See Capturing HTTP Transactions for more information.
- Examine the record of HTTP transactions between your browser and the remote resource to
identify the final form that was submitted in order to authenticate to the resource that you
want to crawl. Identify the parameters that were submitted to that form.
- In the Watson Explorer Engine administration tool, add the conditional setting for
Form-Based Authentication to the search collection that is associated with the remote
resource that requires form-based authentication. See Adding Form-Based Authentication Support for more information.
- Configure that conditional setting and save your configuration information. See Configuring Form-Based Authentication for more information.

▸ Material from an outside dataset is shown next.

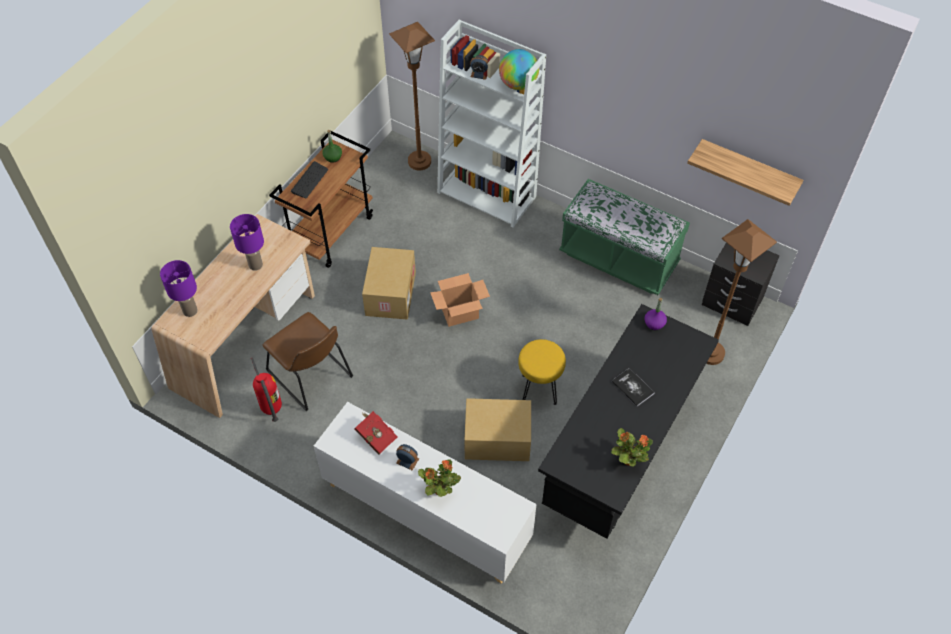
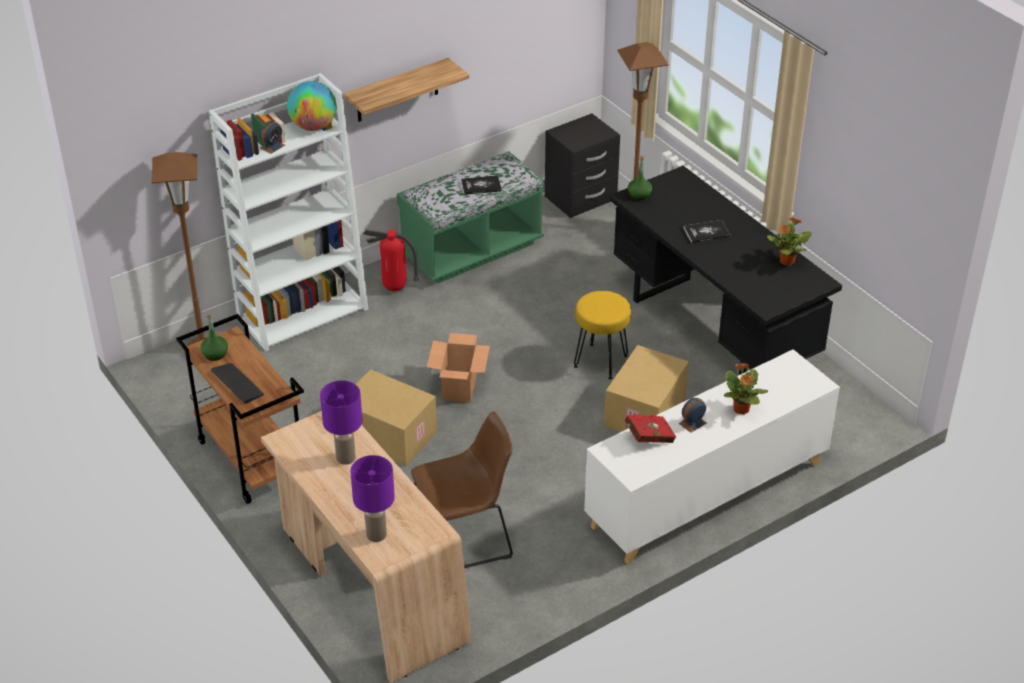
camera: 65 degrees left, 15 degrees down
(271, 409) = (488, 589): fire extinguisher -> fire extinguisher (394, 289)
(626, 223) = (481, 186): none -> book
(654, 323) = (639, 195): purple bottle -> green bottle
(748, 170) = (543, 42): shelf -> shelf (397, 91)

- Begin crawling the remote resource. If the crawl of that resource begins successfully
(i.e., retrieves pages that could only be accessed after successful authentication), you do
not need to make any further changes to the crawler condition. Otherwise, proceed to the
next step.
- Collect debugging information for an attempted crawl of the specified resource. See Enabling HTTP Debugging for more information.
- Purge all data from the collection. Start a crawl of the
remote resource to determine if you have handled all of the forms that are required to
authenticate to that resource.
- Analyze the debugging log on the DE server, identifying the first form that it encounters
which is not handled by your existing form handler, and add an appropriate form-handler for
that form. See Enabling HTTP Debugging for more
information.
- Close the form element, save the updated crawler condition, and retry crawling the
associated resource. If the crawl proceeds past the authentication form, proceed to step
10. Otherwise, return to step
7.
- Disable any temporary configuration changes that you made to facilitate
debugging. See Restoring a Production Configuration for more
information.